▶ **Trecho do texto**:
**********
Era abril de 2019 quando Jair
Bolsonaro jogou luz sobre um esquema que vem drenando os cofres públicos ao
longo dos anos. Em sua tradicional live semanal, o presidente disse que dois
terços dos pagamentos do seguro-defeso – um benefício a pescadores artesanais
garantido na época em que as espécies estão em período de reprodução – são
fraudados. O porcentual não é novidade.
Desde 2017, a Controladoria-Geral da União (CGU) estima que são irregulares 66% dos desembolsos do seguro-defeso, que somaram, em 2018, 2,89 bilhões de reais, valor suficiente para bancar o reajuste do salário mínimo anunciado nesta semana. A novidade agora é que o governo identificou com mais detalhes o nível de informalidade e de descuido que favorecem a sangria dessa verba pública.
VEJA teve
acesso a levantamentos sigilosos de órgãos da administração responsáveis pela
triagem dos beneficiários. Em um dos casos, uma suposta pescadora aparece
cadastrada no sistema que reúne os Registros Gerais de Pescadores (RGP) como
“Caloteira Safada”. Nas tabelas encaminhadas ao governo para o pagamento do
seguro, “Caloteira Safada” está registrada como pescadora artesanal no Espírito
Santo, mas um cruzamento de seus números de CPF e de NIS aponta que ela atuaria
como pescadora a mais de 3.000 quilômetros das terras capixabas. “Caloteira
Safada” sacou parcelas do seguro-defeso entre 2013 e 2018 nos municípios de São
Sebastião da Boa Vista, Soure, Ponta de Pedras e Salvaterra, todos no Pará. Os
pagamentos só foram interrompidos após o caso dela cair em uma peneira feita
pelo Instituto Nacional do Seguro Social (INSS), responsável por analisar os
requerimentos de seguro e habilitar os benefícios.
**********
▶ **Material fornecido**:
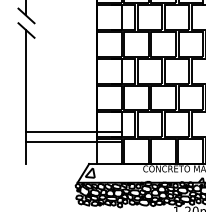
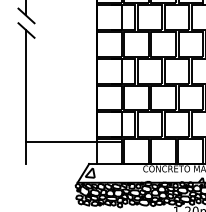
line at (73, 131): present -> none
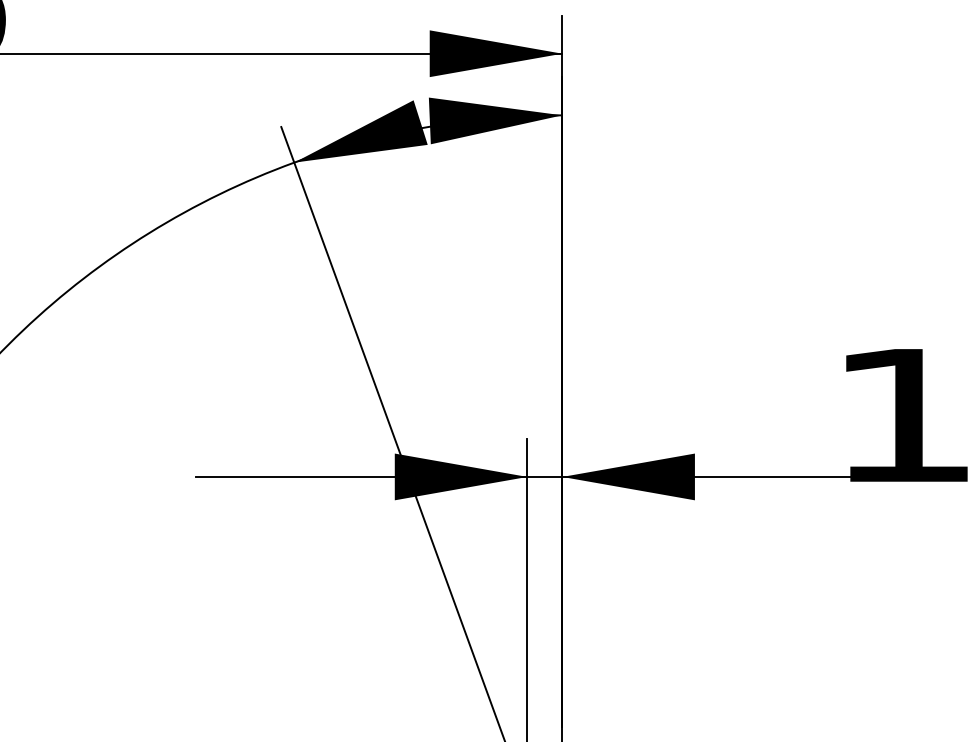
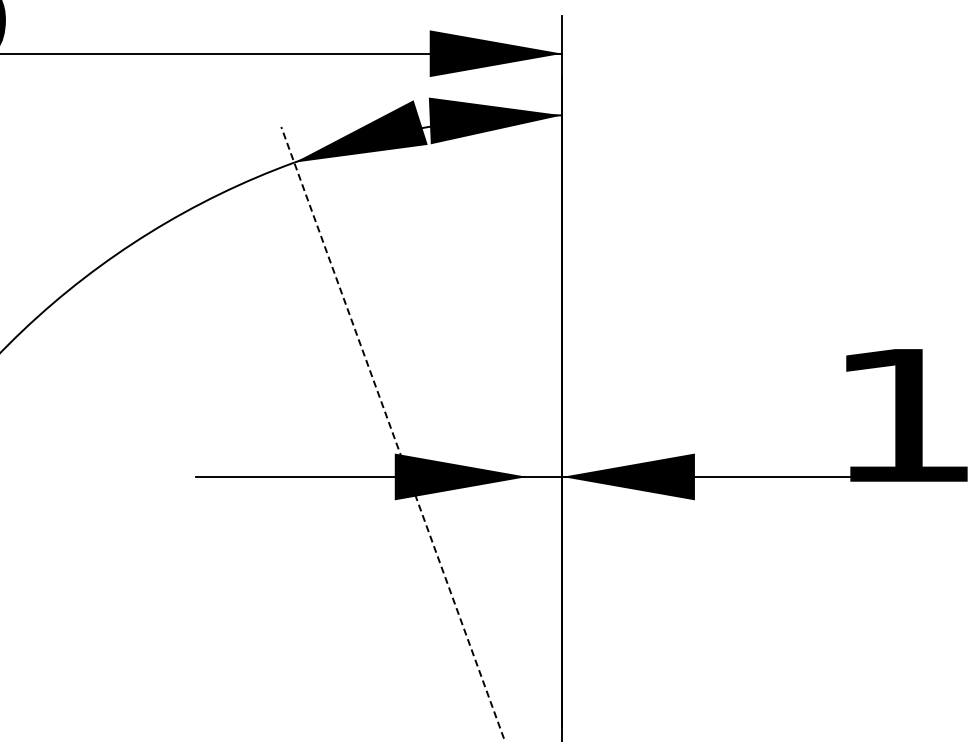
line at (393, 433): solid -> dashed
line at (527, 588): present -> none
**********
▶ **Desafio A**: De acordo com o texto sobre o seguro-defeso, quanto somaram os desembolsos do benefício em 2018?
▶ **Desafio B**: Liste todos os municípios onde, segundo o texto sobre o seguro-defeso, "Caloteira Safada" sacou parcelas do benefício.
▶ **Desafio C**: Reproduza fielmente a parte do texto sobre o seguro-defeso que começa em "Era abril de" e termina em "dessa verba pública.".

▶ **Resultado do exercício A**: 2,89 bilhões de reais.

▶ **Resultado do exercício B**: São Sebastião da Boa Vista, Soure, Ponta de Pedras, Salvaterra

▶ **Resultado do exercício C**:
Era abril de 2019 quando Jair
Bolsonaro jogou luz sobre um esquema que vem drenando os cofres públicos ao
longo dos anos. Em sua tradicional live semanal, o presidente disse que dois
terços dos pagamentos do seguro-defeso – um benefício a pescadores artesanais
garantido na época em que as espécies estão em período de reprodução – são
fraudados. O porcentual não é novidade.
Desde 2017, a Controladoria-Geral da União (CGU) estima que são irregulares 66% dos desembolsos do seguro-defeso, que somaram, em 2018, 2,89 bilhões de reais, valor suficiente para bancar o reajuste do salário mínimo anunciado nesta semana. A novidade agora é que o governo identificou com mais detalhes o nível de informalidade e de descuido que favorecem a sangria dessa verba pública.